Inflación deportiva
Creo que empecé a cogerle manía al deporte cuando advertí que su tratamiento informativo no obedecía a las mismas leyes que rigen el periodismo convencional. Aquel recurso retórico que los latinos denominaron amplificcatio, consistente en inflar cualquier asunto, por baladí que sea, ha encontrado en el periodismo deportivo su apoteosis. Basta por ejemplo que dos compañeros de equipo balompédico se sacudan un sopapo en un entrenamiento, al calor de una rebatiña, o que el entrenador de tal equipo haya cruzado unas palabras agrias con uno de sus pupilos, para que los telediarios inauguren su emisión con las declaraciones balbucientes de los implicados, relegando a la condición de comparsa cualquier otro asunto de la política doméstica o internacional.

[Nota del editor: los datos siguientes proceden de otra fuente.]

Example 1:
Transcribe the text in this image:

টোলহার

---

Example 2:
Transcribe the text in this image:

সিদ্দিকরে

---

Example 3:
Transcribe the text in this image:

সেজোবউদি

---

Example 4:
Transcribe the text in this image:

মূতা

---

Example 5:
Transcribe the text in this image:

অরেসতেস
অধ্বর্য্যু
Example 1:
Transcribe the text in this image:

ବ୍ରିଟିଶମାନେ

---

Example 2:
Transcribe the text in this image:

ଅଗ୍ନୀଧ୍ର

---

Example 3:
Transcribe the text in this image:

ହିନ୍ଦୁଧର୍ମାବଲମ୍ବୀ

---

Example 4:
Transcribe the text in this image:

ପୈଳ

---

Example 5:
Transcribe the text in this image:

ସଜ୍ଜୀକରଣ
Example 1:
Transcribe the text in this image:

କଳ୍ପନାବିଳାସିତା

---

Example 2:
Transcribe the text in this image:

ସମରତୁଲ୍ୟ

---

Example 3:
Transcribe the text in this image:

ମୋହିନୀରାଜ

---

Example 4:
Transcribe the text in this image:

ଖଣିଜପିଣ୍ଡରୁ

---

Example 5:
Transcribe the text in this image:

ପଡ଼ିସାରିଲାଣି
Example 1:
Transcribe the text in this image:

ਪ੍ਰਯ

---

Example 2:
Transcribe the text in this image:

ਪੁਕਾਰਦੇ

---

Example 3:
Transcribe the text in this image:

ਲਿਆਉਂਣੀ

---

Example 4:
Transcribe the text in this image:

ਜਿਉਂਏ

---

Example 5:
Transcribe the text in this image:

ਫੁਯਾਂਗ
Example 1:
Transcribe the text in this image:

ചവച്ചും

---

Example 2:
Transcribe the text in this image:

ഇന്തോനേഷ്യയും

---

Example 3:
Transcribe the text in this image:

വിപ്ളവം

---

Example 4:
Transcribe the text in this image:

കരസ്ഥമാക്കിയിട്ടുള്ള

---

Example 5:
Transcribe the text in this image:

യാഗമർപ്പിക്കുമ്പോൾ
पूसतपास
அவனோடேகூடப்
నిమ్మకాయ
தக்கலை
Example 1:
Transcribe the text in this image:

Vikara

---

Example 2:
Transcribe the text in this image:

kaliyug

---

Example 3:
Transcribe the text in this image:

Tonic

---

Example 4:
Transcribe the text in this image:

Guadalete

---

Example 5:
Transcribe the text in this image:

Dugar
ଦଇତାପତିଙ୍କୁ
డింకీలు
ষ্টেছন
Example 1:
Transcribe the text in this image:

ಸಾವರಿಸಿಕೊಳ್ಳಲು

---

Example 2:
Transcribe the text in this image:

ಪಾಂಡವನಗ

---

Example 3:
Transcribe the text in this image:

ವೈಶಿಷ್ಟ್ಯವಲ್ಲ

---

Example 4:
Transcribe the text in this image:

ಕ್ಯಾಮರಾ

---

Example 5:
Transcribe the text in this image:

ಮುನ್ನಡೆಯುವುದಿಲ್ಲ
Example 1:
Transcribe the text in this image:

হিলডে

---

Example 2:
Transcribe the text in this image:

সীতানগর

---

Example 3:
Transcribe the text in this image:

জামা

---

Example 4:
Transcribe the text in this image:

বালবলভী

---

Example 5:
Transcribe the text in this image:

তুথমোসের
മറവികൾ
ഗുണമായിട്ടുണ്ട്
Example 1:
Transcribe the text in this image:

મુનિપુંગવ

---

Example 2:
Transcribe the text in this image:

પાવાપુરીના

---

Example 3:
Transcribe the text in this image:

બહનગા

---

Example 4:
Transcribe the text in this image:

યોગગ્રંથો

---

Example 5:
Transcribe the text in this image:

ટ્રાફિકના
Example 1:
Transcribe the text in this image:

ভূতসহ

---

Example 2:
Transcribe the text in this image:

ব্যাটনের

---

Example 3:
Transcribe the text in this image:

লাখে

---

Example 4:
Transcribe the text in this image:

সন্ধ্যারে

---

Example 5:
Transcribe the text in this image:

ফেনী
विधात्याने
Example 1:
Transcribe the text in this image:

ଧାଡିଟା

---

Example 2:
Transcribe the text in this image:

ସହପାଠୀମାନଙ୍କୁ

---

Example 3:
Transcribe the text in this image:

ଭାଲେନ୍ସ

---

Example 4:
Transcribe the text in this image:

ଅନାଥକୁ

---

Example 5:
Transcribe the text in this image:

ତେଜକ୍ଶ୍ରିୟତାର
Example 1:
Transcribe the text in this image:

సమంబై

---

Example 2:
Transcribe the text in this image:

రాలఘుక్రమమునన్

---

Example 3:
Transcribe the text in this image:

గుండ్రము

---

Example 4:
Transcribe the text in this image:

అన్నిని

Otra circunstancia que me desagrada de la información deportiva es que en ella se alternan los periódicos arrebatos de euforia y las incursiones depresivas también periódicas. Al concluir cualquier campeonato internacional, después de haber sido vapuleada con derrotas ignominiosas, los informadores deportivos coinciden en afirmar que nuestra selección la componen un hatajo de vagos y señoritingos de mierda, más dispuestos a forrarse que a sudar la camiseta. Una vez extinguidos los ecos del cataclismo, y a medida que la selección autóctona se repone del varapalo recibido con victorias en fases clasificatorias ante potencias del calibre de San Marino o Bielorrusia, comienzan las tibias palinodias.
El patrioterismo, en fin, es otra circunstancia que infla la información periodística hasta extremos paroxísticos. Basta que un español obtenga un éxito en tal o cual disciplina deportiva, por marginal o exótica que sea, para que de inmediato dicha disciplina adquiera una preponderancia aplastante sobre otras que tradicionalmente suscitaban mayor interés. Ocurrió, hace unos años, con las carreras de rallies: hasta que Carlos Sainz no empezó a ganar trofeos, los avatares de este deporte suscitaban los mismos entusiasmos que los documentales sobre la producción de los mejillones. Lo mismo ocurrirá con las carreras de Formula1, ese videojuego de alto presupuesto; cuando nuestro compatriota Alonso deje de ser el más rápido, por desgana o jubilación anticipada, las vicisitudes del circuito automovilístico, que ahora nos mantienen en vilo, volverán a convertirse en un galimatias soporífero.
Pero, entre tanto, nos toca perecer ahogados por la inflación deportiva.